Perhaps the pervasive mystery surrounding the concept of infinity and the intellectual difficulty we experience in coming to grips with it made it very fertile ground from which metaphysicians and theologians historically have sought to grow their grand metaphysical schemes. Descartes cannot be blamed for following this seductive path. In this vein, Descartes [1641b: 268] considered the infinite as 'real and positive', while regarding the finite as a 'non entity, or a negation of existence'. From this, Descartes [1641b: 268] concluded that 'that which is not cannot bring us to the knowledge of that which is'. The Greek neoplatonic scheme that he relied upon, in which things in nature are placed on a graded scale of reality, is no longer required to understand the origins of the concept of infinity. Things in nature are either real or not real, depending on whether its description has a referent or not. In his treatment, Descartes was only relating infinity to the notion of substance. But, of course, it can be applied to other concepts as well, such as space and time.
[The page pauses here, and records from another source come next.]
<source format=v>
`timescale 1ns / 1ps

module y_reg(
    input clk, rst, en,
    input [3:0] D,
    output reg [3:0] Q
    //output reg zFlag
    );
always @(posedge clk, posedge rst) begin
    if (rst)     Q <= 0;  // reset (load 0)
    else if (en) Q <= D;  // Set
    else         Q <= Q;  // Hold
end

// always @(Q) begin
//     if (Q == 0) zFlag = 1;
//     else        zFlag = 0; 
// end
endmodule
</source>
Is there an alternative, though, to Descartes's [1641a: 85] line of reasoning that 'I could not on that account have the idea of an infinite substance, for I myself am finite; unless, indeed, that idea proceeded from some substance that was really infinite'? He may have had some justification for this belief if it were the case that we finite beings could fully comprehend and imagine, in this case, infinite substance. However, needless to say, this mental feat is impossible.

One convincing way to understand the term 'infinite' is to see it as the denotation of the unimaginable result of a series of specific mental operations. Simply stated, the first of these operations is to imagine a given quantity, be it length, duration or any other suitable predicate, by means of a comparable standard. For example, imagine a three metre length (using the international standard metre bar). Secondly, by the mental process of addition, the given quantity is increased by a fixed, finite amount. In our example, imagine adding two metres in length to the original three metre length (yielding five metres in length). Thirdly, the same process of addition is applied to the new, resultant quantity. In our example, imagine adding an additional two metres to the five metre length.
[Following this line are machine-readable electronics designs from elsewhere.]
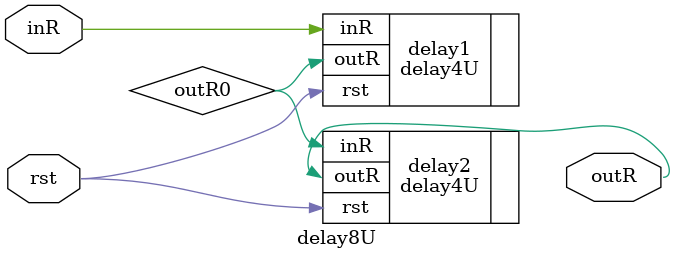
<source format=v>
`timescale 1ns / 1ps

module delay8U(inR, outR, rst);
input inR, rst;
output outR;

wire outR0;


delay4U delay1(.inR(inR), .outR(outR0), .rst(rst));
delay4U delay2(.inR(outR0), .outR(outR), .rst(rst));
endmodule


</source>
The understanding of the operations just described does not require knowing beforehand what 'infinity' means. Such understanding does not require an infinite regress. The process of addition may begin and continue, as it so often does, from any point in time. Crucially, these steps can be *performed* by finite human beings. The final step is imagining this process of addition not halting. Here again, knowing the concept of infinity is not a prerequisite for understanding negation. The quantity that results from carrying out these three steps of fixing a finite quantity, successive addition and avoiding stopping, we call 'infinite'. We label the converse result, 'finite'.

By this reckoning, the words 'finite' and 'infinite' are appellations given to two distinct classes, one whose elements have a beginning and an end and the other whose elements have a beginning and no end or no beginning and an end or no beginning and no end. Although the two classes are distinct, the elements of the second class, to use Cartesian terminology, are by no means clear. This account of our understanding of the meaning of 'infinite' renders moot the requirement for the existence of an actual infinite being. In a sense, we have no positive understanding of 'infinity', the term serving as a logical construction fashioned from a finite number of mental operations and designed to aid our understanding of mathematics.